Os Estados Unidos são o maior cliente do café brasileiro, tendo importado em 2024, de acordo com dados do Conselho dos Exportadores de Café do Brasil (Cecafé), 8,131 milhões de sacas de 60 quilos (34% a mais do que em 2023), valor que representa 16,1% dos 50,4 milhões de sacas de café vendidas pelo país sul-americano.
Marcos Matos, diretor-geral do Cecafé, explicou à Lusa que o mercado acompanha as políticas comerciais de Trump com atenção, mas que os exportadores brasileiros realizam um trabalho conjunto com a National Coffee Association (NCA, sigla em inglês Associação Nacional do Café) dos Estados Unidos, com diplomatas e congressistas para antecipar riscos, pela importância que o mercado norte-americano tem.
"Hoje, a indústria do café representa 1,3% do PIB [Produto Interno Bruto] norte-americano" e esse setor da economia gera "praticamente 40 mil milhões de dólares [38 mil milhões de euros] em impostos federais, estaduais e outras formas de imposto", referiu.
Além disso, "são 2,2 milhões de empregos que a indústria do café gera nos Estados Unidos", ou seja, concluiu, "quem mais ganha com essa história toda, com as exportações, é a própria indústria norte-americana".

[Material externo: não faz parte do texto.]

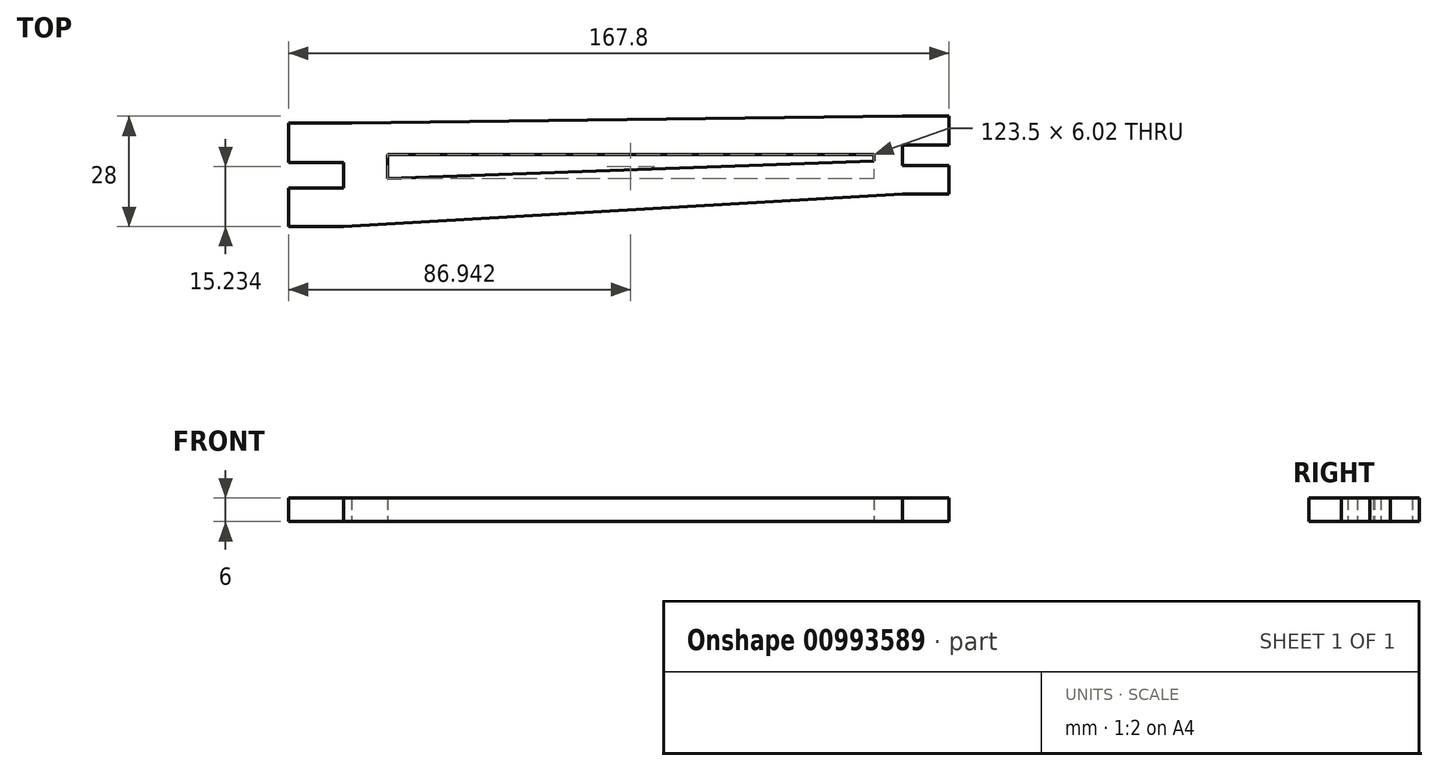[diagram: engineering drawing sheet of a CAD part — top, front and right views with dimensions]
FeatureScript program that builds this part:
annotation { "Feature Type Name" : "Feature", "Feature Type Description" : "" }
export const myFeature = defineFeature(function(context is Context, id is Id, definition is map)
    precondition{}
    {
        {
            var Q0;
            Q0=qCreatedBy(makeId("Top.planeOp"),FACE);
            var sketch = newSketch(context, id + "F0", { "sketchPlane" : qUnion([Q0])});
            skLineSegment(sketch, "E0.bottom", {"start": v(46.15, 35.29) * mm, "end": v(51.95, 35.29) * mm});
            skLineSegment(sketch, "E0.top", {"start": v(46.15, 27.99) * mm, "end": v(51.95, 27.99) * mm});
            skLineSegment(sketch, "E0.left", {"start": v(46.15, 35.29) * mm, "end": v(46.15, 27.99) * mm});
            skLineSegment(sketch, "E0.right", {"start": v(51.95, 35.29) * mm, "end": v(51.95, 27.99) * mm});
            skLineSegment(sketch, "E1.bottom", {"start": v(46.15, 22.79) * mm, "end": v(51.95, 22.79) * mm});
            skLineSegment(sketch, "E1.top", {"start": v(46.15, 15.49) * mm, "end": v(51.95, 15.49) * mm});
            skLineSegment(sketch, "E1.left", {"start": v(46.15, 22.79) * mm, "end": v(46.15, 15.49) * mm});
            skLineSegment(sketch, "E1.right", {"start": v(51.95, 22.79) * mm, "end": v(51.95, 15.49) * mm});
            skLineSegment(sketch, "E2.bottom", {"start": v(46.15, 35.29) * mm, "end": v(40.15, 35.29) * mm});
            skLineSegment(sketch, "E2.top", {"start": v(46.15, 27.99) * mm, "end": v(40.15, 27.99) * mm});
            skLineSegment(sketch, "E2.right", {"start": v(40.15, 35.29) * mm, "end": v(40.15, 27.99) * mm});
            skLineSegment(sketch, "E3.bottom", {"start": v(46.15, 22.79) * mm, "end": v(46.15, 22.79) * mm});
            skLineSegment(sketch, "E3.top", {"start": v(46.15, 15.49) * mm, "end": v(46.15, 15.49) * mm});
            skLineSegment(sketch, "E4.bottom", {"start": v(40.15, 22.79) * mm, "end": v(46.15, 22.79) * mm});
            skLineSegment(sketch, "E4.top", {"start": v(40.15, 15.49) * mm, "end": v(46.15, 15.49) * mm});
            skLineSegment(sketch, "E4.left", {"start": v(40.15, 22.79) * mm, "end": v(40.15, 15.49) * mm});
            skLineSegment(sketch, "E5.bottom", {"start": v(40.15, 35.29) * mm, "end": v(-99.85, 33.59) * mm});
            skLineSegment(sketch, "E5.left", {"start": v(40.15, 35.29) * mm, "end": v(40.15, 15.49) * mm});
            skLineSegment(sketch, "E6.bottom", {"start": v(-90.66, 25.53) * mm, "end": v(32.84, 25.53) * mm});
            skLineSegment(sketch, "E6.left", {"start": v(-90.66, 25.53) * mm, "end": v(-90.66, 19.52) * mm});
            skLineSegment(sketch, "E6.right", {"start": v(32.84, 25.53) * mm, "end": v(32.84, 23.9) * mm});
            skLineSegment(sketch, "E7", {"start": v(-101.85, 7.29) * mm, "end": v(40.15, 15.49) * mm});
            skLineSegment(sketch, "E8.left", {"start": v(-90.66, 19.52) * mm, "end": v(-90.66, 19.52) * mm});
            skLineSegment(sketch, "E9", {"start": v(-90.66, 19.52) * mm, "end": v(32.84, 23.9) * mm});
            skLineSegment(sketch, "E10.bottom", {"start": v(-99.85, 33.59) * mm, "end": v(-115.85, 33.59) * mm});
            skLineSegment(sketch, "E11.bottom", {"start": v(-115.85, 23.59) * mm, "end": v(-101.85, 23.59) * mm});
            skLineSegment(sketch, "E11.right", {"start": v(-101.85, 23.59) * mm, "end": v(-101.85, 17.09) * mm});
            skLineSegment(sketch, "E12", {"start": v(-115.85, 33.59) * mm, "end": v(-115.85, 23.59) * mm});
            skLineSegment(sketch, "E13.bottom", {"start": v(-101.85, 17.09) * mm, "end": v(-115.85, 17.09) * mm});
            skLineSegment(sketch, "E13.top", {"start": v(-101.85, 7.29) * mm, "end": v(-115.85, 7.29) * mm});
            skLineSegment(sketch, "E13.right", {"start": v(-115.85, 17.09) * mm, "end": v(-115.85, 7.29) * mm});
            skLineSegment(sketch, "E14.bottom", {"start": v(-101.85, 23.59) * mm, "end": v(-109.85, 23.59) * mm});
            skSolve(sketch);
        }
        {
            var Q0;
            {var subQ0=makeQuery(id+"F0.imprint","IMPRINT",EDGE,{"derivedFrom":sQuery(id+"F0.wireOp",EDGE,"E2.right")});var subQ6=makeQuery(id+"F0.imprint","IMPRINT",EDGE,{"derivedFrom":sQuery(id+"F0.wireOp",EDGE,"E1.left")});var subQ7=makeQuery(id+"F0.imprint","IMPRINT",EDGE,{"derivedFrom":sQuery(id+"F0.wireOp",EDGE,"E0.left")});Q0=qUnion([makeQuery(id+"F0.imprint","IMPRINT",FACE,{"disambiguationData":[TD([[makeQuery(id+"F0.imprint","IMPRINT",EDGE,{"derivedFrom":sQuery(id+"F0.wireOp",EDGE,"E0.bottom")}),-1.0]])]}),makeQuery(id+"F0.imprint","IMPRINT",FACE,{"disambiguationData":[TD([[makeQuery(id+"F0.imprint","IMPRINT",EDGE,{"derivedFrom":sQuery(id+"F0.wireOp",EDGE,"E1.bottom")}),-1.0]])]}),makeQuery(id+"F0.imprint","IMPRINT",FACE,{"disambiguationData":[TD([[subQ7,-1.0]])]}),makeQuery(id+"F0.imprint","IMPRINT",FACE,{"disambiguationData":[TD([[subQ6,-1.0]])]}),makeQuery(id+"F0.imprint","IMPRINT",FACE,{"disambiguationData":[TD([[subQ0,-1.0]])]})]);}
            extrude(context, id + "F1", {"entities" : qUnion([Q0]), "depth" : 6 * mm, "offsetDistance" : 25 * mm});
        }
    });
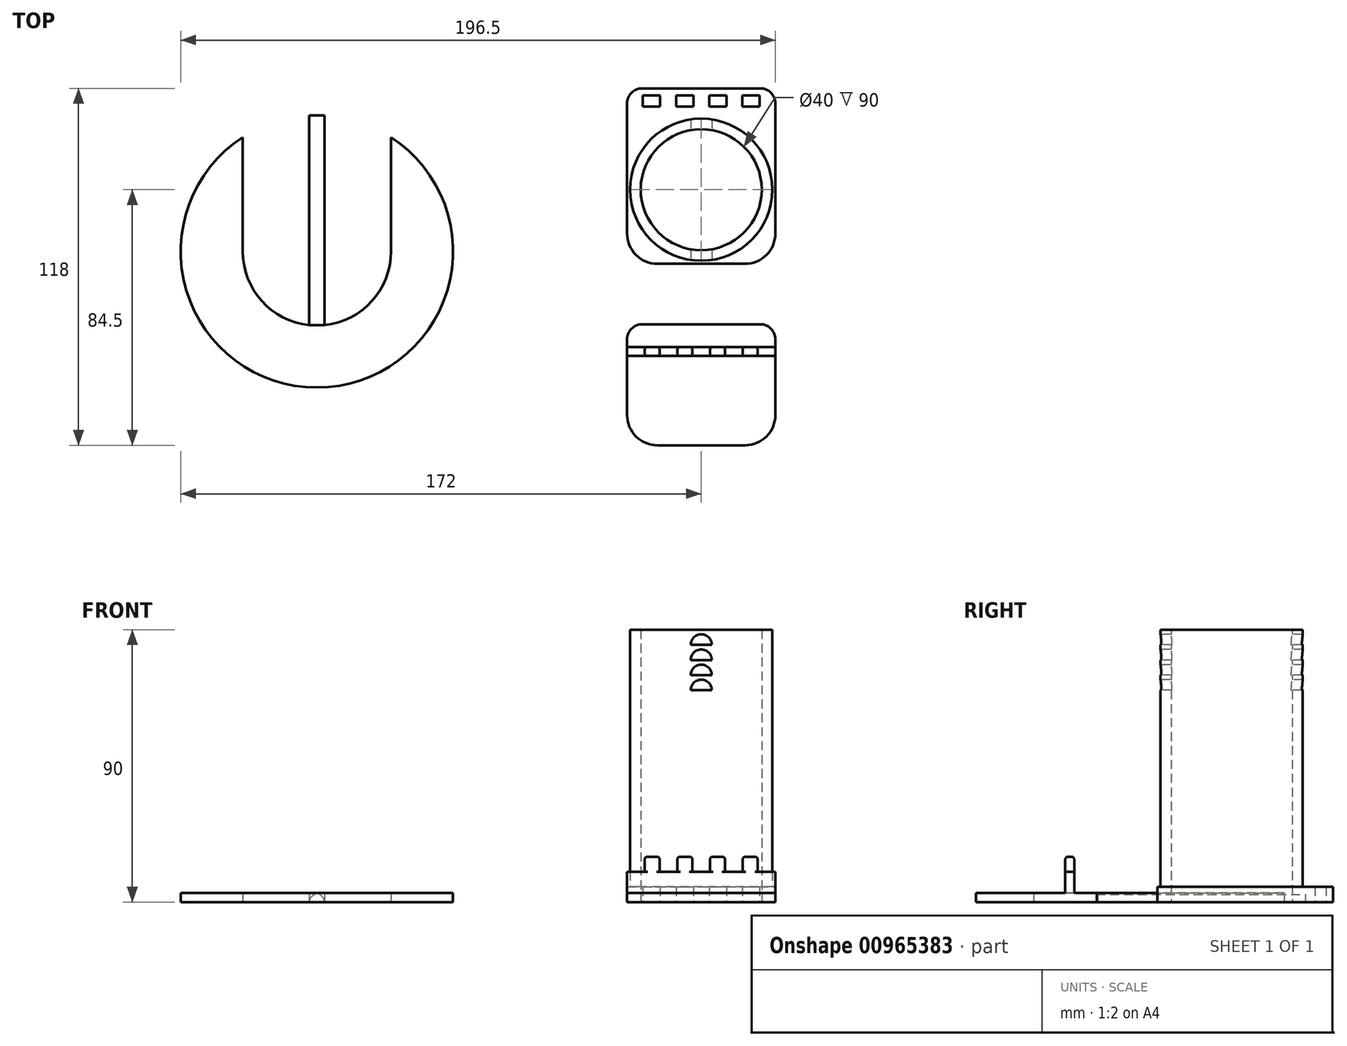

Tendo em conta estes fatores e dados e também "a proatividade [dos exportadores brasileiros], esperamos que para o café não haja nenhum risco como o que está a acontecendo com o aço", acrescentou o diretor-geral do Cecafé.
Gil Barabach, consultor de Safras & Mercado, considerou que a política comercial de Trump está mais voltada para outros segmentos da economia neste primeiro momento e deve incluir poucos produtos do chamado agronegócio.
"O produtor dos Estados Unidos tem um 'lobby' pesado e está na base [política e eleitoral] de Trump, e nesse início, o agronegócio deve ficar de fora [das taxas]. Além disso, os Estados Unidos não produzem café", disse Barabach.
Já Fabio Sato, presidente da Associação Brasileira da Indústria de Café Solúvel (Abrics), lembrou que a balança comercial dos Estados Unidos com o Brasil é equilibrada, e não crê que exista, no curto prazo, possibilidade real de taxas sobre o café brasileiro.
"O Brasil exporta para os Estados Unidos mais ou menos a mesma coisa do que importa. Não estamos no topo da lista do Governo americano com relação às barreiras comerciais", considerou.
"É claro que é preocupante, mas se for criada uma barreira tarifária que valha para todos os grandes exportadores de café solúvel, ou seja, Brasil, Vietname e Indonésia, nós ainda estaremos no mesmo nível desse jogo", referiu.
A Abics registou um recorde de exportações em 2024, com 4,093 milhões de sacas de café solúvel, um aumento de 13% face a 2023, e os Estados Unidos concentraram 20% destas exportações.
Questionados sobre a possibilidade de todos os produtos do Brasil serem taxados nos Estados Unidos, por ser membro dos BRICS (grupo de países emergentes fundado por Brasil, Rússia, Índia, China e África do Sul), alvo de críticas e ameaças de Trump, os especialistas reconheceram um cenário possível, mas também mencionaram a cautela do Governo brasileiro.
"Trabalhamos via agronegócio para conduzir esse assunto com a sensibilidade que ele merece. (...) Há riscos, sem dúvida nenhuma, em todas essas discussões geopolíticas, ainda mais sobre o BRICS, mas o café seria o último produto da lista", acredita Matos da Cecafé.
Ainda assim, referiu, "esperamos que o Governo brasileiro tenha a sensatez de lidar com esse assunto de uma maneira muito cuidadosa".
O Presidente do Brasil disse na sexta-feira que o seu país "vai reagir comercialmente" às tarifas sobre as importações de aço e alumínio anunciadas por Trump, admitindo uma queixa na Organização Mundial do Comércio (OMC) ou taxar os produtos que importa dos Estados Unidos.
Numa entrevista a uma rádio local, Lula da Silva falou do princípio da "reciprocidade" caso haja "qualquer atitude contra o Brasil", mas garantiu que não quer ter "qualquer atrito", afirmando: "Queremos paz, não queremos guerras".
O Brasil é um dos países afetados por um dos diplomas já assinados por Donald Trump, que prevê a imposição de taxas alfandegárias de 25% sobre as importações de alumínio e aço.